[Start of Attachment]
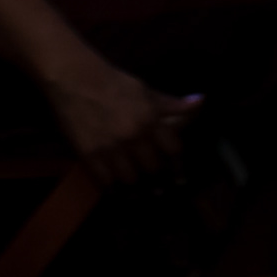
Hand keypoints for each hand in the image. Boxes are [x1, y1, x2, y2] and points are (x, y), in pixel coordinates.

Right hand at [43, 49, 195, 186]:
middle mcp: (133, 137)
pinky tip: (119, 193)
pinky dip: (114, 191)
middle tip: (161, 191)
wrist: (76, 80)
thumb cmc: (115, 83)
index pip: (173, 150)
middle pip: (153, 169)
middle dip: (159, 182)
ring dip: (138, 190)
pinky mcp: (88, 156)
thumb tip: (200, 102)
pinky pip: (105, 182)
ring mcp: (110, 149)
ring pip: (130, 180)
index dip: (178, 167)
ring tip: (142, 196)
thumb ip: (172, 104)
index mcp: (150, 119)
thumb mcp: (146, 91)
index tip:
[End of Attachment]
• What the exercise asks
Copy each line exactly, from the line containing "ring mcp: (110, 149)" down to the last line of the material, and no other lines.

• Answer area
ring mcp: (110, 149)
ring pip: (130, 180)
index dip: (178, 167)
ring tip: (142, 196)
thumb ip: (172, 104)
index mcp: (150, 119)
thumb mcp: (146, 91)
index tip:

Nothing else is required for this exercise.